Wheels will reflect the budget, and will likely be double-wall aluminium rims laced to reasonable quality hubs with 32 spokes each. That's fine for day-to-day usage, where reliability trumps low weight or aerodynamics. The wheels will be fitted with 25mm 'training tyres'. You'll get fewer punctures, a faster ride, or both if you upgrade the tyres: Schwalbe Durano (or Durano Plus for puncture-prone commutes), Continental GP 4-Season, and Michelin Pro 4 Endurance are all good.
If the bike comes with mudguards, check that the front one has some kind of breakaway facility on the stays. This will snap free if anything does get jammed under the mudguard, preventing the mudguard from concertinaing behind the fork and pitching you head first into the road. New mudguards are not expensive.
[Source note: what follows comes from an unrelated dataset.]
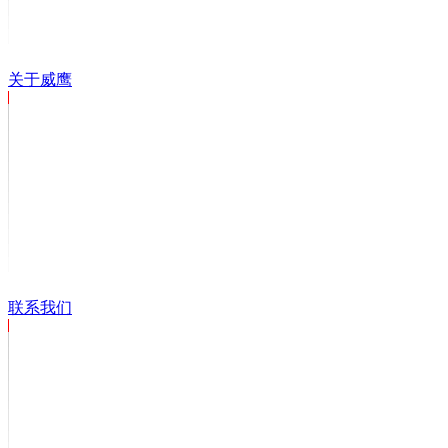
关于威鹰
联系我们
Here's a few of the four-season road bikes you can buy.
Pinnacle Dolomite One
For an entry-level road bike, the Dolomite One is well thought out. It doesn't come with mudguards but they will fit, thanks the Tektro R317 brakes and sensible clearances. There are eyelets for mudguards and rear rack. Although the transmission is only 7-speed, which limits upgrade options, the 12-28 cassette is a wider range one than many 8- and 9-speeds. It's a light bike for the price too; both the frame and fork are aluminium. Its shallow-drop handlebar is kinder to your lower back, and there should be enough room in the front centres (link to geometry article) to avoid toe-overlap with the front wheel. A women's version is available.
Raleigh Gran Sport
The thinner tubes of the Gran Sport are an indication that its frame and fork are not aluminium but chrome-moly steel. That means more weight (it's about 2kg heavier than the Dolomite One) but potentially more comfort on long rides, as a steel fork and stays can be made to flex slightly. The transmission is 8-speed Shimano 2300 with a compact double chainset and an 11-26 cassette. Shimano also supply the hubs; they're 2200 ones. Tektro R539 brakes give room for the supplied mudguards, which seem sturdy but lack snap-free stays at the front. For a budget tyre, the Schwalbe Luganos fitted aren't bad.
Dawes Century SE
As its name suggests, the Century SE is designed for mile-eating: it's an audax bike. It has the same sort of resilient, chrome-moly steel frame as the Raleigh Gran Sport, but it's equipped with a carbon fibre fork instead. This saves weight and may deaden road buzz slightly. The gearing is Shimano Sora 9-speed. The cassette is quite narrow, just 12-25, but this is offset by the fact that the Century SE has a triple chainset; bottom gear is the same as the Dolomite's 34/28. Shimano R451 callipers provide mudguard room, and breakaway stays are included. Like the other two bikes here, there are eyelets for a rear pannier rack.